Blade Runner: The Greatest Story Ever Told
The film is actually a story about the rogue replicant Roy Batty, played by the actor Rutger Hauer. Roy Batty is the leader of a gang of replicants that Deckard is sent to catch and terminate after the first Blade Runner, Detective Holden, is wounded at the beginning of the film. Batty resembles the main character in Sumerian classic – Gilgamesh, a heroic demi-god who is also a king of Sumer. Batty’s chief supporter is the powerful replicant Leon, whose strength is displayed on several noticeable moments during the film (like when he wounds Holden and confronts Deckard). Leon is like the supporting character Enkidu in the Sumerian legend, a powerful man who’s an aide to Gilgamesh throughout the first half of the story.
Gilgamesh is out to seek immortality, just like how Roy Batty is trying to gain immortality, or at the very least, he is seeking to have an increase in his limited life (he is approaching the 4 year failsafe that will trigger his ‘death’).
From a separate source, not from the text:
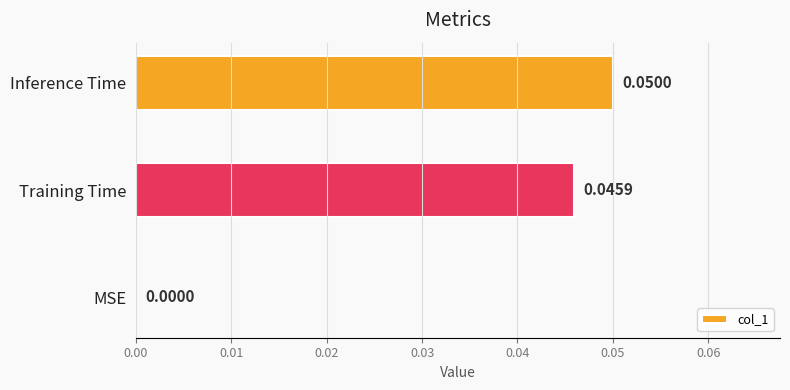

What is the change in value from MSE to Inference Time?

+0.1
Not to mention that Batty is, in fact, a type of demi-god just like Gilgamesh. The search for immortality is one of the enduring testaments of human life. As one priest ironically said about death, “Why worry? Worry about death, and you will die. Don’t worry about death, and you will die. So why worry about death?” Gilgamesh, with Enkidu by his side, seeks out immortality and in this journey, Enkidu is killed and Gilgamesh loses his only true friend as a result of his egoism precisely half way through the story. Half way through the film, Leon, who is working with Batty and seeking life, questions himself when he confronts Deckard in the streets. While he is stronger than Deckard and nearly kills him, he is killed by the heroine Rachael, thus saving Deckard in the process. With Leon’s death, Batty loses his most powerful ally in his quest to achieve a new lot on life just as Gilgamesh did with the loss of Enkidu.